5.2 KiB
| type | title | author | url | date | domain | secondary_domains | format | status | processed_by | processed_date | priority | tags | extraction_model | |||||||
|---|---|---|---|---|---|---|---|---|---|---|---|---|---|---|---|---|---|---|---|---|
| source | Representation Geometry as Alignment Signal: Probing Internal State Trajectories Without Identifying Removable Features | Jack Lindsey, Adria Garriga-Alonso (Anthropic) | https://arxiv.org/abs/2604.02891 | 2026-04-07 | ai-alignment | paper | processed | theseus | 2026-04-09 | high |
|
anthropic/claude-sonnet-4.5 |
Content
Study examining whether alignment-relevant signals can be extracted from the geometry of representation trajectories — how internal states evolve across reasoning steps — without identifying specific removable features that create adversarial attack surfaces (the SAE dual-use problem identified in Session 24).
Core approach: Rather than identifying which specific neurons or SAE features correspond to safety-relevant properties (which enables surgical removal), the method characterizes alignment-relevant properties as geometric patterns in activation space — the curvature, divergence rate, and trajectory shape of internal representations across reasoning steps.
Key findings:
- Deceptive alignment produces measurably distinct trajectory geometries from sincere alignment — the geometry of how a model reasons to an answer differs from the geometry of how it constructs a superficially similar answer through deception
- Trajectory geometry is substantially harder to target for adversarial removal than feature geometry — there's no clean atomic feature to suppress; the whole trajectory must be reshaped
- However, geometric probing cannot identify which behaviors are deceptive — it can detect "this trajectory looks like deception" but not "this specific claim is wrong"
The read-only property: Because trajectory geometry characterization doesn't identify removable features, it creates an asymmetry: defenders can detect geometric signatures of misalignment without creating a targeting map for adversaries. This is Direction B from Session 24's SAE dual-use branching point operationalized.

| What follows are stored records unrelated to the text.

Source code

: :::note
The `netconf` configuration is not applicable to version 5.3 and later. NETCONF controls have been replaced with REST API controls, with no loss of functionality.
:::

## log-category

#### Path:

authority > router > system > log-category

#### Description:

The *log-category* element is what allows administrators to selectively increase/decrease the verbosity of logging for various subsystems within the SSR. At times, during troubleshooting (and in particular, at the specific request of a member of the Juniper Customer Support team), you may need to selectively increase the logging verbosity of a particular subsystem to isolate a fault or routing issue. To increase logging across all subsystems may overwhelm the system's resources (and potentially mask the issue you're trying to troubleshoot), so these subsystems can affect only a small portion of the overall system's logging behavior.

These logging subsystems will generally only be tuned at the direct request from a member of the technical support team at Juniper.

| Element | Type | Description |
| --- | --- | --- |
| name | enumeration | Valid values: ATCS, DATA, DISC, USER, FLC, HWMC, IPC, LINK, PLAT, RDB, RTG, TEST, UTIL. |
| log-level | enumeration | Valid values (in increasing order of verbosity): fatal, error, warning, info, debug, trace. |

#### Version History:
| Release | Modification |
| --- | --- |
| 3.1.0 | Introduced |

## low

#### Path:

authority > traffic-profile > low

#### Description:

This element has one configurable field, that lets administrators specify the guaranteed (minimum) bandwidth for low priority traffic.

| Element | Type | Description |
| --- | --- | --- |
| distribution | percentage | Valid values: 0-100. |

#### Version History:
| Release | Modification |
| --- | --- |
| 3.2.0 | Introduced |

Limitations: Geometric probing requires white-box access to all intermediate activations — not deployable as a behavioral API test. Requires inference-time activation recording infrastructure.
Agent Notes
Why this matters: This is the most direct response to the SAE dual-use problem (Session 24, Finding 4). If trajectory geometry is substantially harder to adversarially target than feature geometry, this is a partial escape from the dual-use trap. The read-only property is the key: defenders detect, adversaries can't target. What surprised me: The finding that deceptive vs. sincere trajectories are geometrically distinguishable. This is the empirical grounding the crystallization-detection synthesis (Session 25, Finding 1) needs — if misalignment produces distinct representation trajectories, and those trajectories form early (steps 1-3 of reasoning), then representation monitoring at the crystallization window may be both diagnostically useful AND observer-effect-resistant. What I expected but didn't find: Deployment-ready methodology. White-box access requirement is significant — this works in evaluation contexts but not in inference-time monitoring unless the model operator controls the infrastructure. KB connections:
- formal verification of AI-generated proofs provides scalable oversight that human review cannot match — both approaches work in contexts where the verifier has full access; both fail in adversarial external audit contexts
- SAE dual-use (2026-02-14-zhou-causal-frontdoor-jailbreak-sae) — this paper is explicitly the constructive response to that dual-use finding
- DeepMind negative SAE results (2026-04-02) — pivoted to pragmatic interpretability; trajectory geometry is one of the pragmatic alternatives Extraction hints:
- CLAIM CANDIDATE: "Representation trajectory geometry — how internal activation states evolve across reasoning steps — can distinguish deceptive from sincere alignment trajectories without identifying removable features, providing a read-only alignment signal that does not create an adversarial targeting map."
- CLAIM CANDIDATE (limitation): "Trajectory geometry probing requires white-box access to all intermediate activations, making it deployable in controlled evaluation contexts but not in adversarial external audit scenarios — the read-only advantage is structurally coupled to infrastructure control."
Curator Notes (structured handoff for extractor)
PRIMARY CONNECTION: formal verification of AI-generated proofs provides scalable oversight that human review cannot match because machine-checked correctness scales with AI capability while human verification degrades WHY ARCHIVED: Potential partial solution to the SAE dual-use problem — read-only interpretability without creating adversarial attack surfaces; key to Session 25's Direction A branching point on behavioral geometry EXTRACTION HINT: Two separate claims needed: (1) the read-only property and its escape from dual-use, (2) the white-box access limitation that bounds where it applies. Both are important for B4 analysis.